On Monday, 23 April 2001, coinciding with the anniversary of Canal 33's first regular broadcasts, CCRTV restructured its second channel. Due to the increasing development of children's and youth programming on Canal 33, the broadcaster decided to create a new dedicated children's, youth and educational channel called K3, broadcasting on the same analogue frequency of Canal 33. Thus, K3 would broadcast in the mornings and Canal 33 would broadcast from night time until closedown.

The restructuring was completed on 7 May 2001, when Canal 33 changed its name and logo, renaming it El 33. The channel began broadcasting 24 hours a day. Its programming happened to have a more cultural and experimental approach and made room for more programs that deepen its own production in Catalan culture.

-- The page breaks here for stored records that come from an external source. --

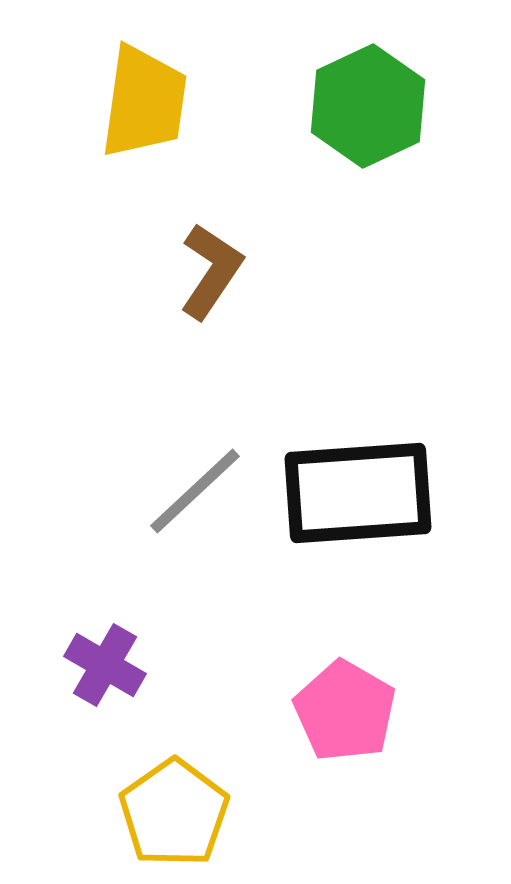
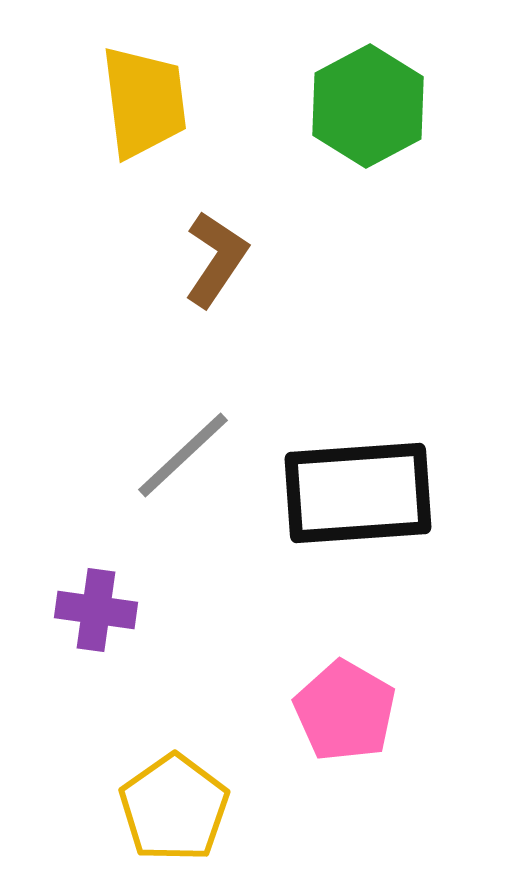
yellow trapezoid: rotated 15 degrees counterclockwise
green hexagon: rotated 3 degrees counterclockwise
brown L-shape: moved 5 px right, 12 px up
gray line: moved 12 px left, 36 px up
purple cross: moved 9 px left, 55 px up; rotated 22 degrees counterclockwise
yellow pentagon: moved 5 px up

Sports programming was also broadcast.

In December 2006, another restructuring was made that split into two channels that shared the same frequency: El 33 and K3. El 33 became a full-fledged channel, 24 hours a day, whereas K3 timeshared with the now defunct channel Canal 300 and subsequently with 3XL. The CCRTV decided to split its channels only on digital terrestrial, however, it continued to maintain its traditional timeshare broadcast for K3-33 in analogue, until the analogue switchover was completed in April 2010.

In the final weeks of analogue television in Spain, Canal Super3 moved entirely to DTT, enabling El 33 to broadcast completely in analogue from 15 February 2010.

With the launch of DTT and the restructuring of television channels in Catalonia, El 33 became a full-fledged cultural channel after the new sports channel Esport3 began its regular broadcasts on 5 February 2011. El 33 was able to expand and improve the production and dissemination of its cultural offerings and stabilized the channel's programming.

On Monday, 1 October 2012, following the closure of 3XL, El 33 now shares its time with Canal Super3, from 21:30 to 06:00, due to the reorganization of certain channels to adapt Spain's ongoing economic situation.

==Programming==
El 33 is a cultural and alternative channel. El 33's programming consists of cultural programs, documentaries, debates, and some series. Formerly, this channel broadcast children's and youth programming, as well as sports programming and sports events, but these programmes had moved to both Canal Super3 and Esport3, respectively.

===3alacarta===
Users can watch El 33 and all its programs in the 3alacarta website.